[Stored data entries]
=== Begin Enclosure ===

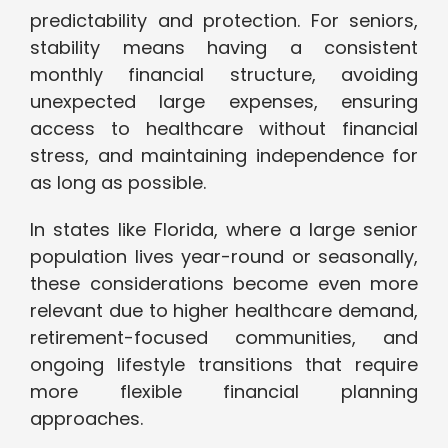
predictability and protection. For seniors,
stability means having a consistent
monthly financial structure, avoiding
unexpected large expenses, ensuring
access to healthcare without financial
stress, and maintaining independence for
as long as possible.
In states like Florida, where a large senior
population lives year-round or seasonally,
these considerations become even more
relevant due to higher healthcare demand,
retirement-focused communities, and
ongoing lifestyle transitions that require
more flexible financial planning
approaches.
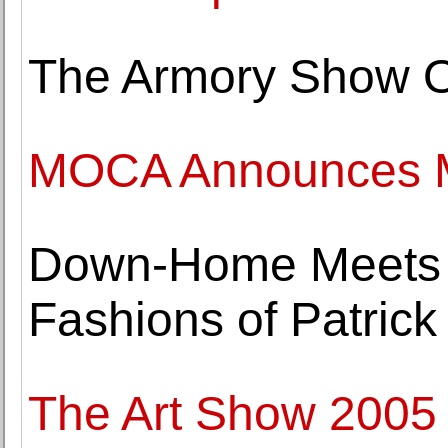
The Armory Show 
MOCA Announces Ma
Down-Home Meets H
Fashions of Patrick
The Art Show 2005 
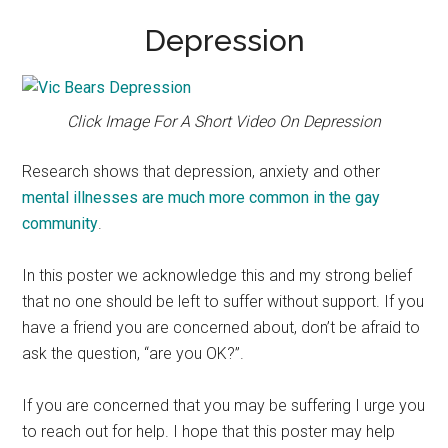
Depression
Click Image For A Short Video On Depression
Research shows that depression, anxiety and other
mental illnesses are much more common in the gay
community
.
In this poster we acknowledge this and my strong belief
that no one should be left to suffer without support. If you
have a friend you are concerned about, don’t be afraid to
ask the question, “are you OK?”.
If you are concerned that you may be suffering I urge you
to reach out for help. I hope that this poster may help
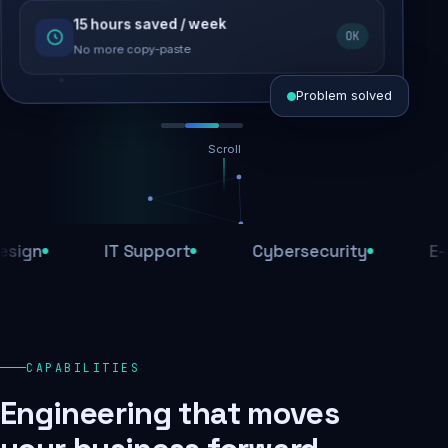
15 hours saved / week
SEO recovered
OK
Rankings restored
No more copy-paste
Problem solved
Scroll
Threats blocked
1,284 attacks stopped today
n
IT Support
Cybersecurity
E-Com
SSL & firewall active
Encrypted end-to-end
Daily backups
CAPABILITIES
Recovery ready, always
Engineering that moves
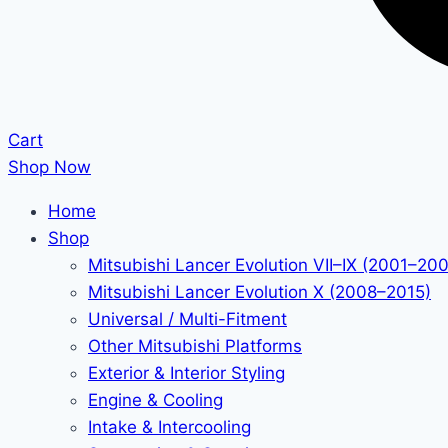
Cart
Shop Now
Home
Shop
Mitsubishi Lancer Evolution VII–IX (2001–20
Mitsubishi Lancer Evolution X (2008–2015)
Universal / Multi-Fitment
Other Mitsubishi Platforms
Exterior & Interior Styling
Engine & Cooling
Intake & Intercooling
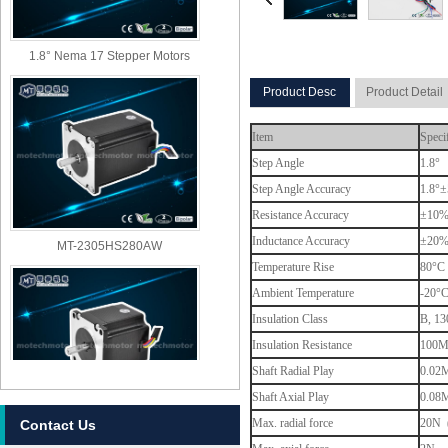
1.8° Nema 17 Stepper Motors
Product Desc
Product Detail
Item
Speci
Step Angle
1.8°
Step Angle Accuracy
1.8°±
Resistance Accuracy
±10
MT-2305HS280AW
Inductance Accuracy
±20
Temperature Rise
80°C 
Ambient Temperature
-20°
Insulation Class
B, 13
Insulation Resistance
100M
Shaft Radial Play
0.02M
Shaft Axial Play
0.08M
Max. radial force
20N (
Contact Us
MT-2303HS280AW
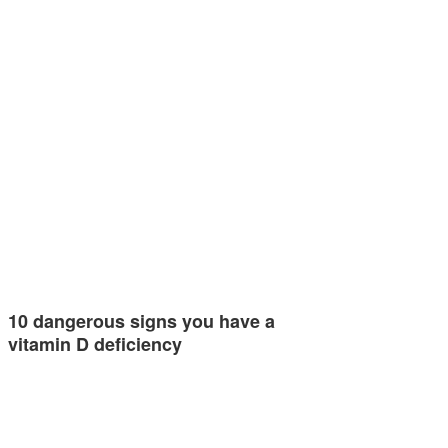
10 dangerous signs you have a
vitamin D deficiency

=== End Enclosure ===

## [Work to complete]
Rewrite all the text lines of the listing above as a single numbered list, omitting blank lines and the pictures.

## [Completed task]
1. predictability and protection. For seniors,
2. stability means having a consistent
3. monthly financial structure, avoiding
4. unexpected large expenses, ensuring
5. access to healthcare without financial
6. stress, and maintaining independence for
7. as long as possible.
8. In states like Florida, where a large senior
9. population lives year-round or seasonally,
10. these considerations become even more
11. relevant due to higher healthcare demand,
12. retirement-focused communities, and
13. ongoing lifestyle transitions that require
14. more flexible financial planning
15. approaches.
16. The Armory Show 
17. MOCA Announces Ma
18. Down-Home Meets H
19. Fashions of Patrick
20. The Art Show 2005 
21. Depression
22. Click Image For A Short Video On Depression
23. Research shows that depression, anxiety and other
24. mental illnesses are much more common in the gay
25. community
26. .
27. In this poster we acknowledge this and my strong belief
28. that no one should be left to suffer without support. If you
29. have a friend you are concerned about, don’t be afraid to
30. ask the question, “are you OK?”.
31. If you are concerned that you may be suffering I urge you
32. to reach out for help. I hope that this poster may help
33. 15 hours saved / week
34. SEO recovered
35. OK
36. Rankings restored
37. No more copy-paste
38. Problem solved
39. Scroll
40. Threats blocked
41. 1,284 attacks stopped today
42. n
43. IT Support
44. Cybersecurity
45. E-Com
46. SSL & firewall active
47. Encrypted end-to-end
48. Daily backups
49. CAPABILITIES
50. Recovery ready, always
51. Engineering that moves
52. Cart
53. Shop Now
54. Home
55. Shop
56. Mitsubishi Lancer Evolution VII–IX (2001–20
57. Mitsubishi Lancer Evolution X (2008–2015)
58. Universal / Multi-Fitment
59. Other Mitsubishi Platforms
60. Exterior & Interior Styling
61. Engine & Cooling
62. Intake & Intercooling
63. 1.8° Nema 17 Stepper Motors
64. Product Desc
65. Product Detail
66. Item
67. Speci
68. Step Angle
69. 1.8°
70. Step Angle Accuracy
71. 1.8°±
72. Resistance Accuracy
73. ±10
74. MT-2305HS280AW
75. Inductance Accuracy
76. ±20
77. Temperature Rise
78. 80°C 
79. Ambient Temperature
80. -20°
81. Insulation Class
82. B, 13
83. Insulation Resistance
84. 100M
85. Shaft Radial Play
86. 0.02M
87. Shaft Axial Play
88. 0.08M
89. Max. radial force
90. 20N (
91. Contact Us
92. MT-2303HS280AW
93. 10 dangerous signs you have a
94. vitamin D deficiency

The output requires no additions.